Murphy joined lawmakers and other stakeholders in Perth Amboy on Wednesday to enact what he called “a monumental piece of legislation that will make housing more affordable and more accessible for working families all across New Jersey.” Namely, the measure requires the state Department of Community Affairs to determine each municipality’s obligations by year-end, while giving local governments the opportunity to devise their own plan and participate in a mediation process, with the goal of avoiding litigation and reaching a resolution by Jan. 31, 2025.
As the governor noted in prepared remarks, the bill would look to streamline a process that has been “a central public policy challenge” in the 49 years since the landmark Mount Laurel decision, in which state Supreme Court ruled that municipalities could not impede opportunities for low- and moderate-income housing.
“For decades, all three branches of government have wrestled with how to apply the principles of Mount Laurel in practice,” Murphy said. “At times, our state legislature has tried to address this issue. At other times, the process for determining affordable housing obligations was left to an executive branch agency.”
Murphy’s team and lawmakers have worked in recent months “to craft a new process where all three branches of government are involved,” he said, with the next round of state-mandated affordable housing requirements for municipalities set to begin July 1, 2025. The new framework has in turn emerged as part of a package of bills tied to affordable housing, which passed the Assembly last month and the Senate on Monday with support from key stakeholders such as the Fair Share Housing Center and the New Jersey Builders Association.

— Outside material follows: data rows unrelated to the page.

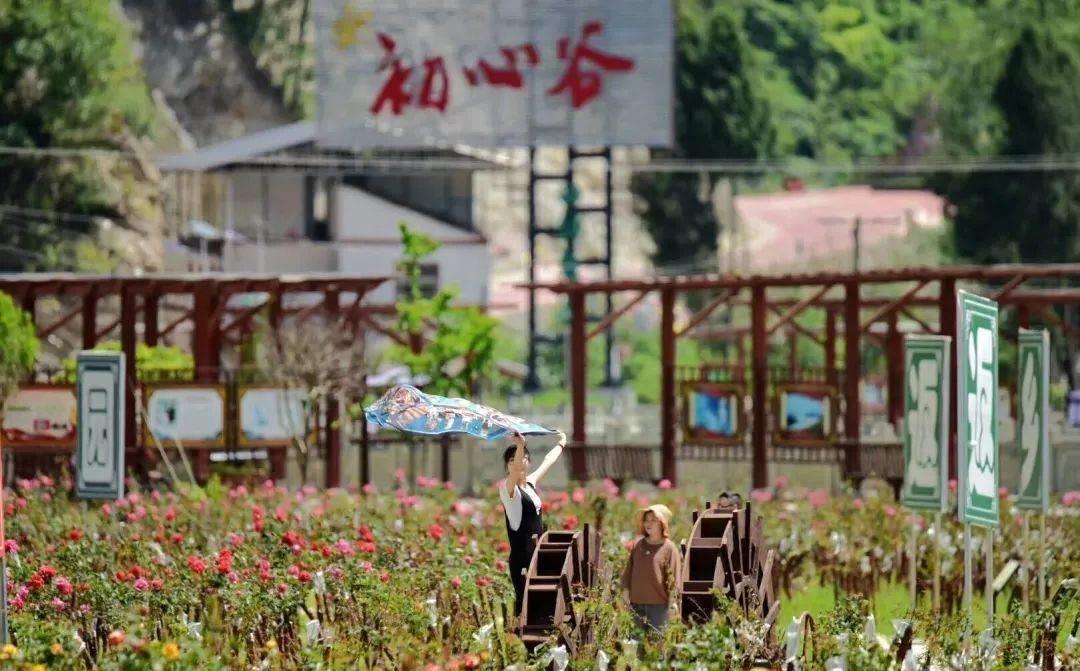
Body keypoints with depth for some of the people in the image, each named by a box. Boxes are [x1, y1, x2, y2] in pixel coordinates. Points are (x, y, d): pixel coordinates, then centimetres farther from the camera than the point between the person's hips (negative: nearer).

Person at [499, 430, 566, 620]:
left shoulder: (531, 483, 13)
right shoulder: (508, 488, -9)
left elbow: (547, 462, 29)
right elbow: (517, 470, -30)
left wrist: (561, 444, 45)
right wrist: (520, 446, -46)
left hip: (538, 555, 8)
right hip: (521, 559, -8)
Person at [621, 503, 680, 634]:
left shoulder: (669, 548, -6)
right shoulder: (638, 544, 8)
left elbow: (673, 577, -6)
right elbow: (629, 569, 14)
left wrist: (672, 601, -8)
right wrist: (626, 589, 6)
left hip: (658, 603, -5)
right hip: (637, 602, 5)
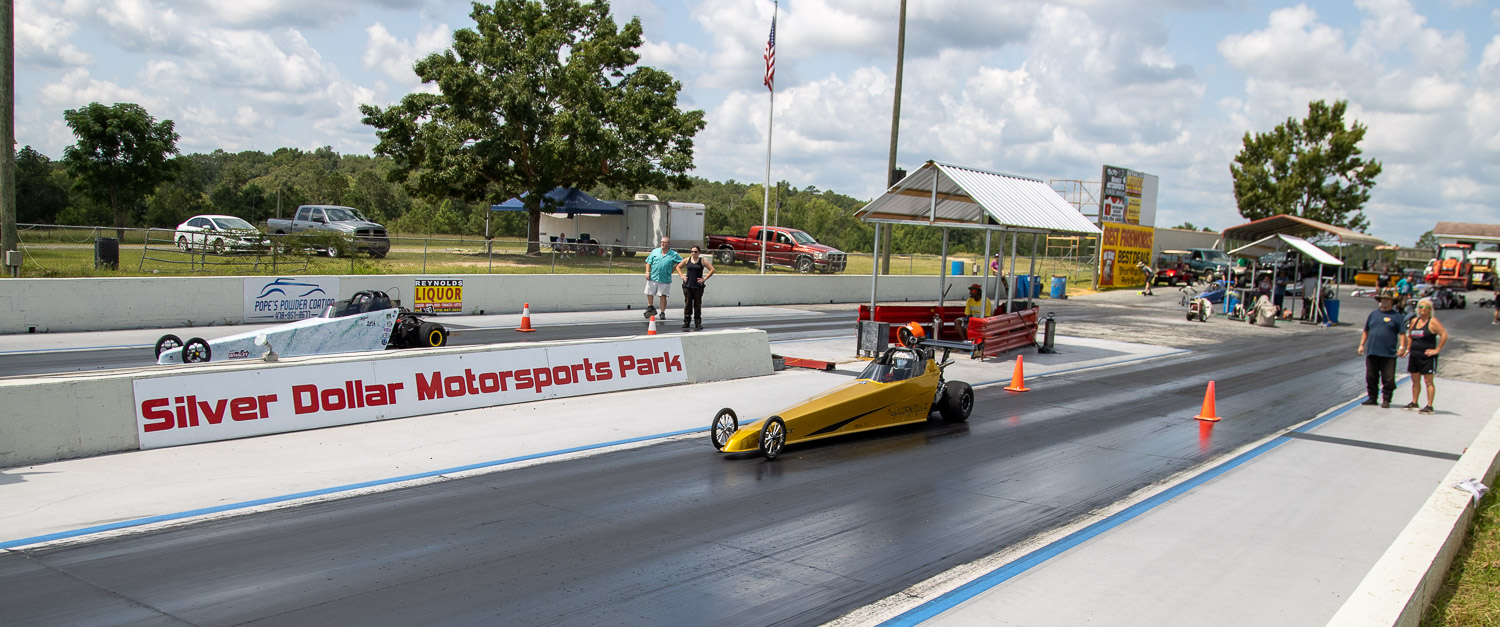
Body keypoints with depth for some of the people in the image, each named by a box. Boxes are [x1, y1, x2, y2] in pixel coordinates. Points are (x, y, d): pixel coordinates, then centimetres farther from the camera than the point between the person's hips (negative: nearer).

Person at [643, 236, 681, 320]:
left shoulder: (674, 254, 1)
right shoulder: (655, 251, 8)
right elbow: (648, 262, 10)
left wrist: (673, 269, 1)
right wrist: (647, 272, -2)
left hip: (665, 279, -3)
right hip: (652, 277, 3)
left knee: (663, 296, -4)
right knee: (649, 293, 9)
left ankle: (662, 313, 6)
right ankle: (650, 308, 29)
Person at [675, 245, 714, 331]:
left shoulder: (703, 261, 0)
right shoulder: (687, 260, 6)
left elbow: (712, 270, 1)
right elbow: (678, 267, 19)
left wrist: (704, 278, -6)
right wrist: (682, 276, 5)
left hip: (698, 286, -1)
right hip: (687, 285, 2)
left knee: (697, 305, 1)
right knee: (687, 304, 1)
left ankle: (698, 323, 7)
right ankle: (686, 323, 7)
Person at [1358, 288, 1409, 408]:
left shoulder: (1396, 316, 4)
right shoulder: (1373, 314, 15)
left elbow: (1402, 334, 2)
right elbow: (1366, 331, 20)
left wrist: (1402, 347, -9)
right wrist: (1362, 344, 13)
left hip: (1389, 354, -3)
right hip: (1372, 353, 4)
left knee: (1388, 378, -3)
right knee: (1371, 377, 6)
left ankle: (1386, 399, 6)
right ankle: (1372, 398, 16)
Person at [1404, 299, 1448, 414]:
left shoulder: (1433, 322, -8)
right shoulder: (1414, 321, 12)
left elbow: (1444, 335, -15)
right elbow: (1410, 336, 25)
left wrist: (1437, 350, -15)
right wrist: (1408, 349, 16)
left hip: (1427, 357, -7)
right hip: (1414, 356, 7)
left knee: (1428, 381, -5)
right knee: (1415, 381, 13)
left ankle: (1429, 406, -4)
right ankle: (1414, 403, 22)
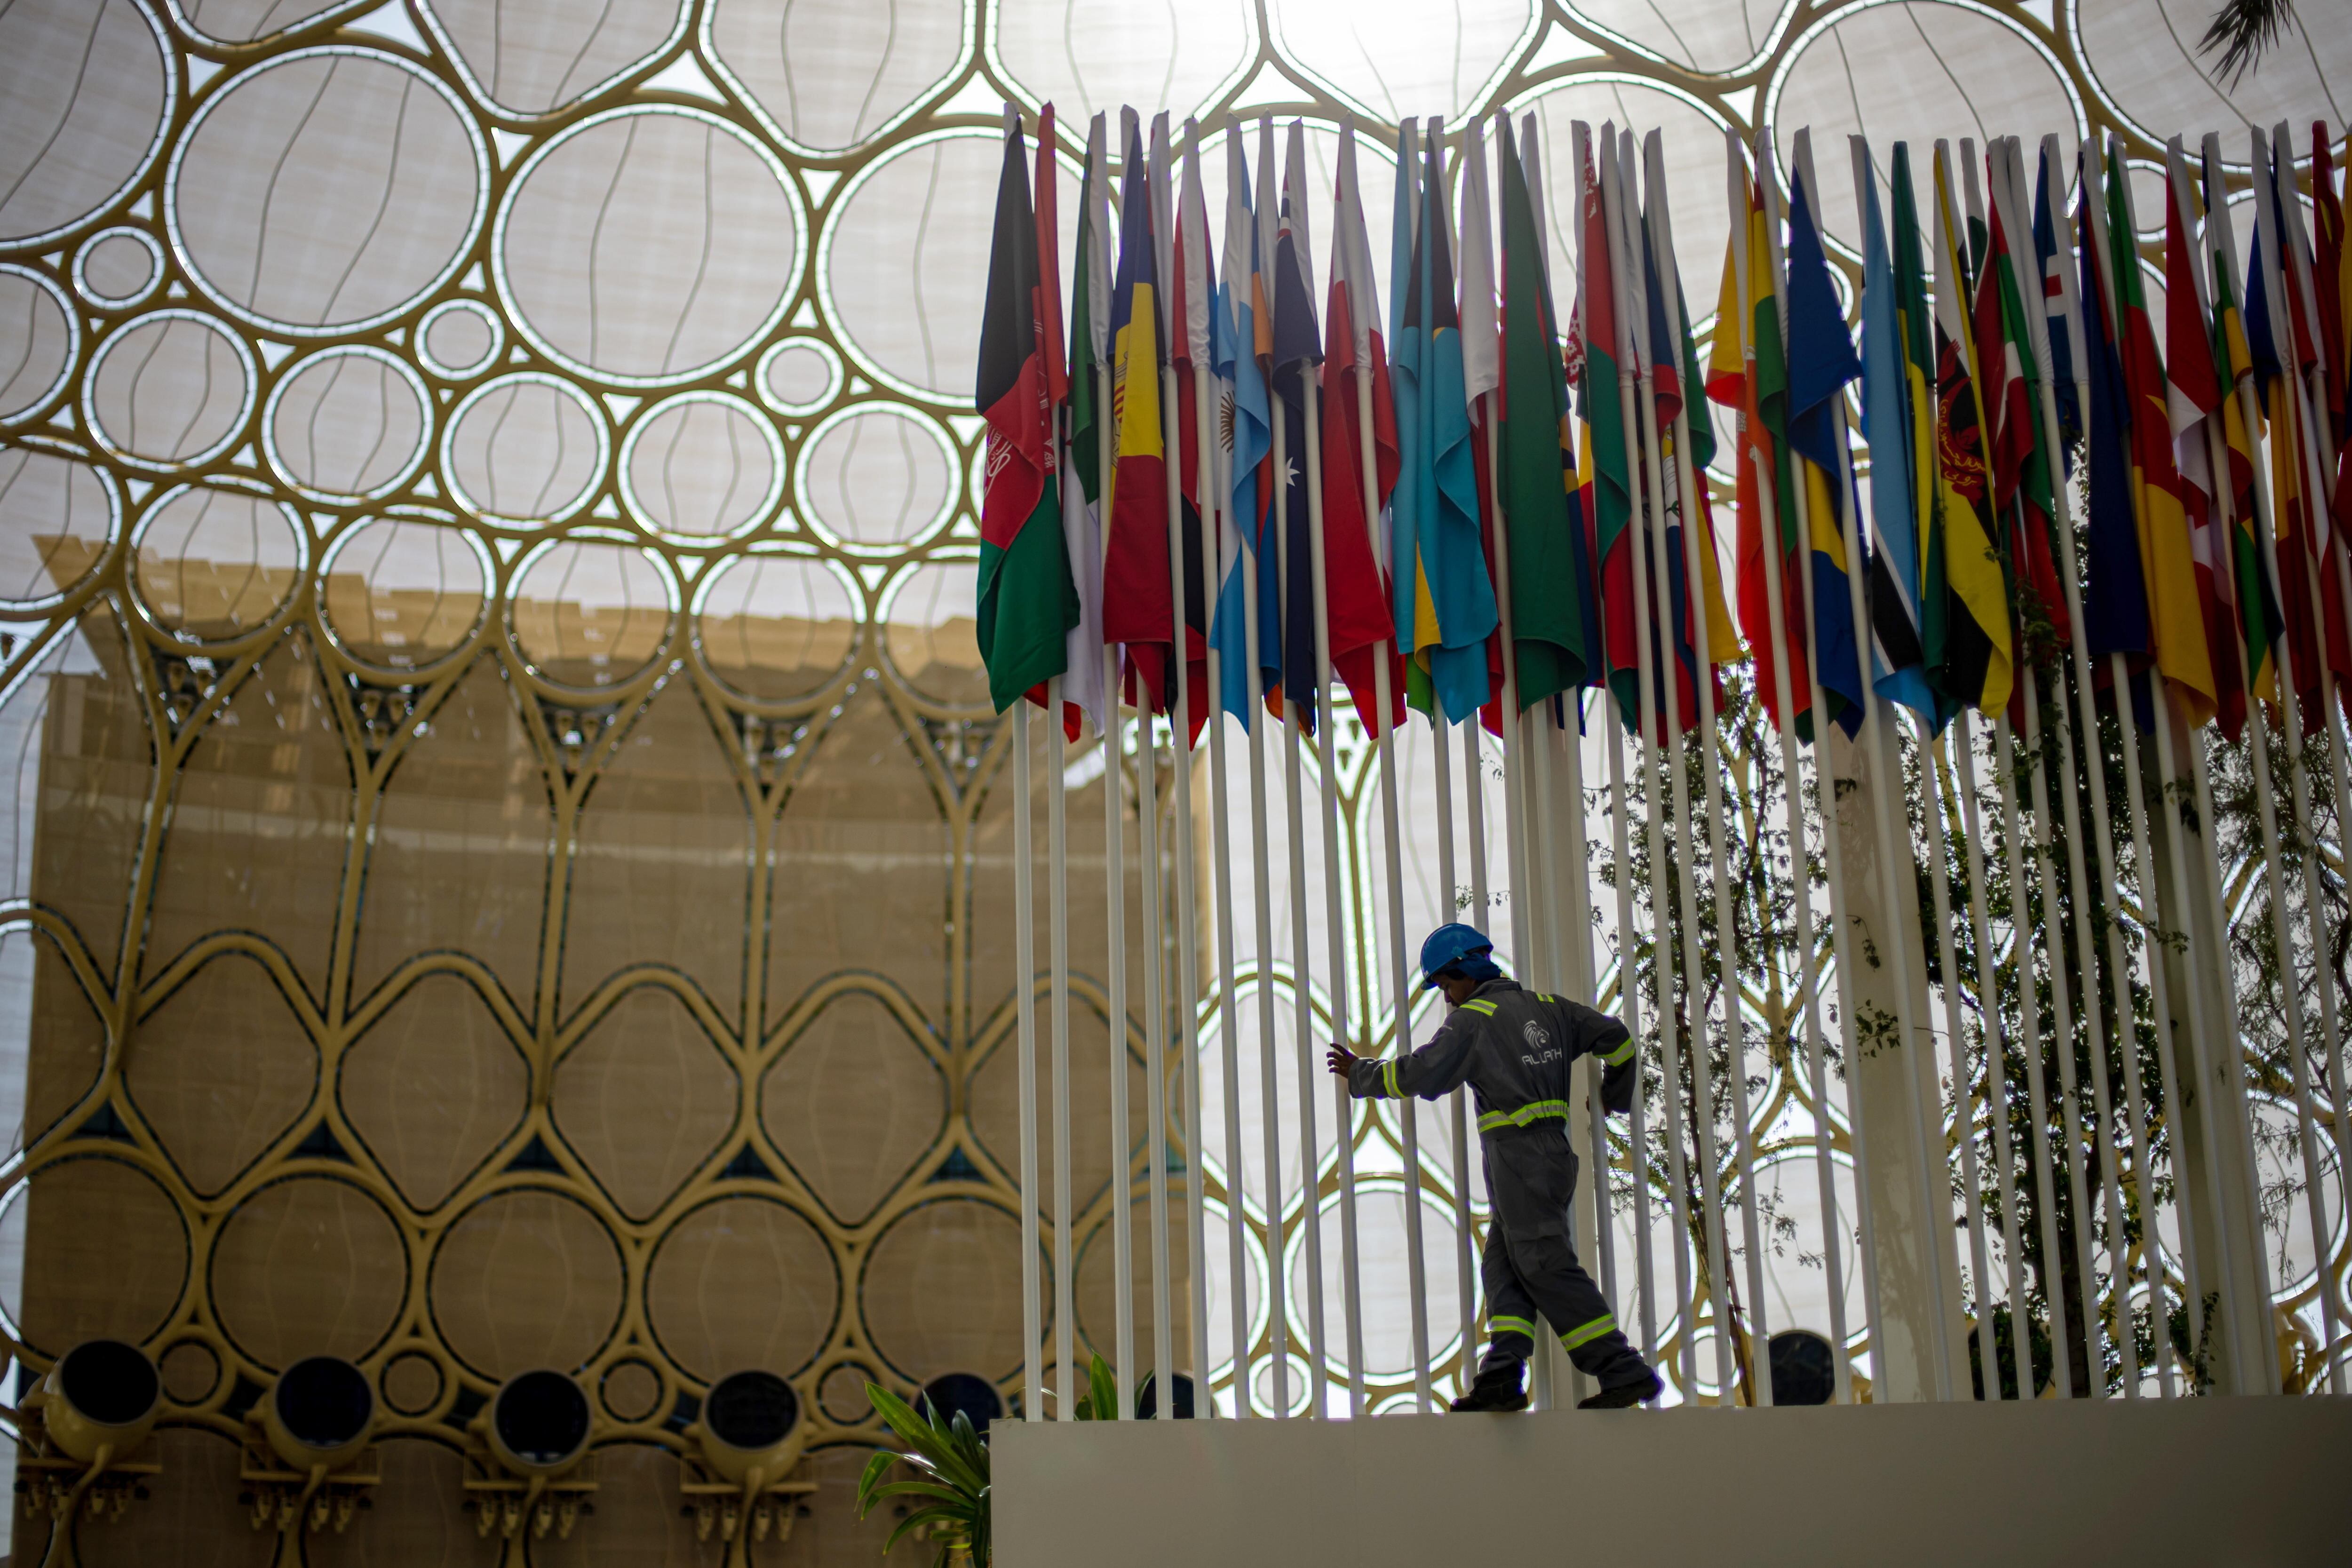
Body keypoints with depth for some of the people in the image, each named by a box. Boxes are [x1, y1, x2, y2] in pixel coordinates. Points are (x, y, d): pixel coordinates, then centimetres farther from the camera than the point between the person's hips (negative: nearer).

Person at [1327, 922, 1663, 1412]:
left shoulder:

The bill’s primary sponsors include Yvonne Lopez, Craig Coughlin, Benjie Wimberly and Verlina Reynolds-Jackson in the Assembly and Troy Singleton, Nicholas Scutari and Teresa Ruiz in the Senate.
“(With) the main bill I am signing today, we are going to establish clear rules for how municipal affordable housing obligations should be calculated,” Murphy said. “It incorporates the standards that courts have used that have proved workable in practice. And this legislation will give municipalities bonus credits, as well, for constructing affordable housing where it is needed most, like near transit hubs, or for providing housing for vulnerable populations, like our senior citizens.”
Aside from abolishing the defunct Council on Affordable Housing, the bill requires the state Department of Community Affairs to complete its calculations under a newly established statutory formula and publish them by Dec. 1, 2024. It also allows a municipality to diverge from DCA’s findings as long as it adheres to the methodology established by the bill, while requiring that a town adopts its obligation by a binding resolution on or before Jan. 31, 2025, in order to shield itself from so-called builder’s remedy lawsuits that developers have long used to secure approvals for projects that included affordable housing.
Interested parties may challenge a municipality’s calculations and subsequent plans for meeting its obligations, according to the measure, giving way to a new dispute resolution program that is managed by the state judiciary.
“Under the rules of this legislation, we will bring greater efficiency to this process by having the Department of Community Affairs run the numbers,” Murphy added, according to his prepared remarks. “Towns will then have the freedom to come up with plans to meet those numbers. And, if there is a dispute, it will be handled through a mediation program run by the courts.
“This process ensures that each branch of government is doing what it does best. And it means that the affordable housing obligations, of towns across our state, will be determined much more quickly than in decades past.”